Regardless of the outcome of HECO's current plans, I believe the fundamentals of the business transaction are very instructive for investors who want to position their portfolios for the coming grid-scale storage boom. While many companies like SolarCity (NASDAQ:SCTY) and Tesla Motors (NASDAQ:TSLA) are talking about small storage systems for owners of residential and small commercial PV solar, these proposed products are marginal economic propositions that are only feasible because of current tax and regulatory incentives. When the incentive regime changes to more fairly reflect the problems that arise when small power producers deliver unstable current to the grid, I believe the widely publicized market for residential and small commercial storage systems will wither and die. Given the technological and economic realities of energy storage, it's clear that the lion's share of the future revenue growth will come from large commercial power users and utilities that can aggregate value streams and derive more benefit than consumers and small businesses.

In 2011 Bill Gates took a ton of heat for characterizing rooftop solar as a "cute" solution that could never deal with the bigger issue of climate change and powering the developing world. While Mr. Gates hasn't discussed residential energy storage systems, his recent investments in grid-scale storage technologies that will only be suitable for large commercial power users and utilities leave me convinced that he would include residential energy storage in the cute class.

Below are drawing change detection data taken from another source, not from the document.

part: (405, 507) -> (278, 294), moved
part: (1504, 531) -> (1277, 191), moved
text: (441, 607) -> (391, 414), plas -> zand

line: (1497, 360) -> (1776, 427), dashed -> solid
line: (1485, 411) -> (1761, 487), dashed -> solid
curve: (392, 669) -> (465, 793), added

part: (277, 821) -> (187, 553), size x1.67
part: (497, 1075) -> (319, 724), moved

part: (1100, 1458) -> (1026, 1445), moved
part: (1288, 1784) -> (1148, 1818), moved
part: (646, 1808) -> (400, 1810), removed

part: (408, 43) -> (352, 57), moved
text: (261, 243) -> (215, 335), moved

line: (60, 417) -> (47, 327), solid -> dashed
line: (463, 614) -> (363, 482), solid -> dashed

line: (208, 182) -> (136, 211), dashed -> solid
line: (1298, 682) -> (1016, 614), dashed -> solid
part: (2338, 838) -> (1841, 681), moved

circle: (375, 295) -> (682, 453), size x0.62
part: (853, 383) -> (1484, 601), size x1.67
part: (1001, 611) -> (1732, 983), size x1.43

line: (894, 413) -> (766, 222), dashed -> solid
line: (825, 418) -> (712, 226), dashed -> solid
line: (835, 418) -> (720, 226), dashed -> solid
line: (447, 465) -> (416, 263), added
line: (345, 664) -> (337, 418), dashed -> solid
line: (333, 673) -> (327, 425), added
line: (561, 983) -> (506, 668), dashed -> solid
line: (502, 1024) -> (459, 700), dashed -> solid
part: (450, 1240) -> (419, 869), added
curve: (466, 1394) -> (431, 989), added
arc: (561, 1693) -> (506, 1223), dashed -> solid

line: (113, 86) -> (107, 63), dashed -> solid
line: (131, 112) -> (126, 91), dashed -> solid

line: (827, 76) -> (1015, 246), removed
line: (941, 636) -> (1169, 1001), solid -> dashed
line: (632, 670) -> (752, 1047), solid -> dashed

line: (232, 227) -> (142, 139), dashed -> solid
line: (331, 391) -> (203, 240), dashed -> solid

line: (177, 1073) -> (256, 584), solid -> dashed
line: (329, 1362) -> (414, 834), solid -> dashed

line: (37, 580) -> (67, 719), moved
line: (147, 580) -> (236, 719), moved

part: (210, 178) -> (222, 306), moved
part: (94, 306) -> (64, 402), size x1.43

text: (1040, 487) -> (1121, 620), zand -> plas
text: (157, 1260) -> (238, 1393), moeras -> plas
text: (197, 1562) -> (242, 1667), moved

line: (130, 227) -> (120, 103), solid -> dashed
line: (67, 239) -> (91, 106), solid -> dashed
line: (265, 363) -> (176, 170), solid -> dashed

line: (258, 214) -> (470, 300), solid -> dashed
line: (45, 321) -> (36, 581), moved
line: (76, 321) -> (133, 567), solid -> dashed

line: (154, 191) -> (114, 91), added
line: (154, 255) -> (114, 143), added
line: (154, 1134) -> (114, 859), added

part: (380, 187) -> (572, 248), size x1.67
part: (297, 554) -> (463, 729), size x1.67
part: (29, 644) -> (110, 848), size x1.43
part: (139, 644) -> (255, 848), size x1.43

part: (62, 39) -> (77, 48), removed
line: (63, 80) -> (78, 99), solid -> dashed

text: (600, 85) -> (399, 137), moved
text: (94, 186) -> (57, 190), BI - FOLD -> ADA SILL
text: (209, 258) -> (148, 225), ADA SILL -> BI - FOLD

Disclosure: The author is long AXPW. The author wrote this article themselves, and it expresses their own opinions. The author is not receiving compensation for it (other than from Seeking Alpha). The author has no business relationship with any company whose stock is mentioned in this article.

Additional disclosure: The author served as a director of Axion Power International (AXPW) from 2005 through early 2007 and holds a substantial long position in its common stock.

Editor's Note: This article covers one or more stocks trading at less than $1 per share and/or with less than a $100 million market cap. Please be aware of the risks associated with these stocks.